As shown in fig. 4, in some embodiments, the gait recognition device based on artificial intelligence further includes a gait video frame generation module 107, where the gait video frame generation module 107 is configured to interpolate a gait video frame with a frame number greater than or equal to 20 in the video when the human body in the video has a gait time less than 0.5 s. The gait video frame generation module 107 is a necessary supplement and reinforcement of the human body joint tracking module 103, and makes up for the technical defect that the frame number of the video sequence is small, which causes difficulty in extracting the subsequent gait features.
Specifically, the gait video frame generating module identifies the curve trend of the movement of the gait video frame according to the incomplete gait cycle obtained from the video, and calculates the incomplete part of the movement curve by utilizing nonlinear regression to generate the gait video frame.
In some embodiments, the artificial intelligence based gait recognition device further comprises a video acquisition module 101, wherein the video acquisition module 101 is configured to acquire a video; specifically, the video acquisition 101 may employ a plurality of cameras, and the cameras are used for shooting conditions of a use site and generating videos, for example, when the door access identification is applied, the cameras may be used according to specific conditions to shoot a human body of the use site at multiple angles; the video acquisition 101 may employ a data access port, and acquire a video, such as a certificate in a public security office, from an electronic device or an external storage through the data access port.

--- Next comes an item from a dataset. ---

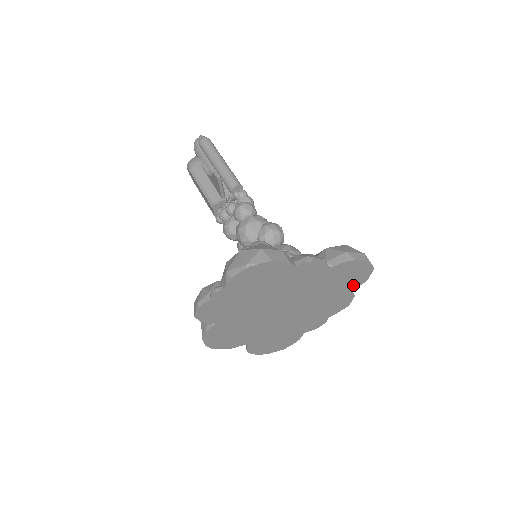
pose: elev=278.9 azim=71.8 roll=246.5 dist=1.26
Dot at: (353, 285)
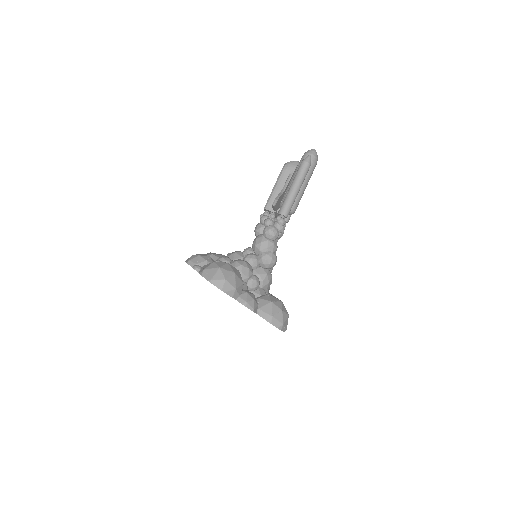
Dot at: occluded
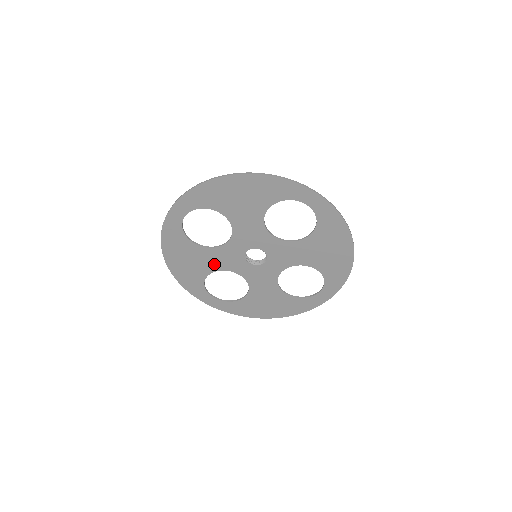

In some embodiments, the artificial intelligence based gait recognition device further comprises a result output module 108, and the result output module 108 is configured to output the recognition result to inform the user. Specifically, the result output module 108 may adopt a computer, a mobile phone or a player, and inform the user of the recognition result in a form of text display or voice broadcast.
In some embodiments, the artificial intelligence based gait recognition device further comprises a retrieval module 109, the retrieval module 109 is connected to the storage module 105 and is used for retrieving gait features during training and deployment of working modules, and the working modules comprise a moving body recognition module 102, a body joint tracking module 103, a self-coding learning module 104, a gait feature recognition module 106 and a gait video frame generation module 107. Therefore, the gait feature retrieval speed is improved through the retrieval module.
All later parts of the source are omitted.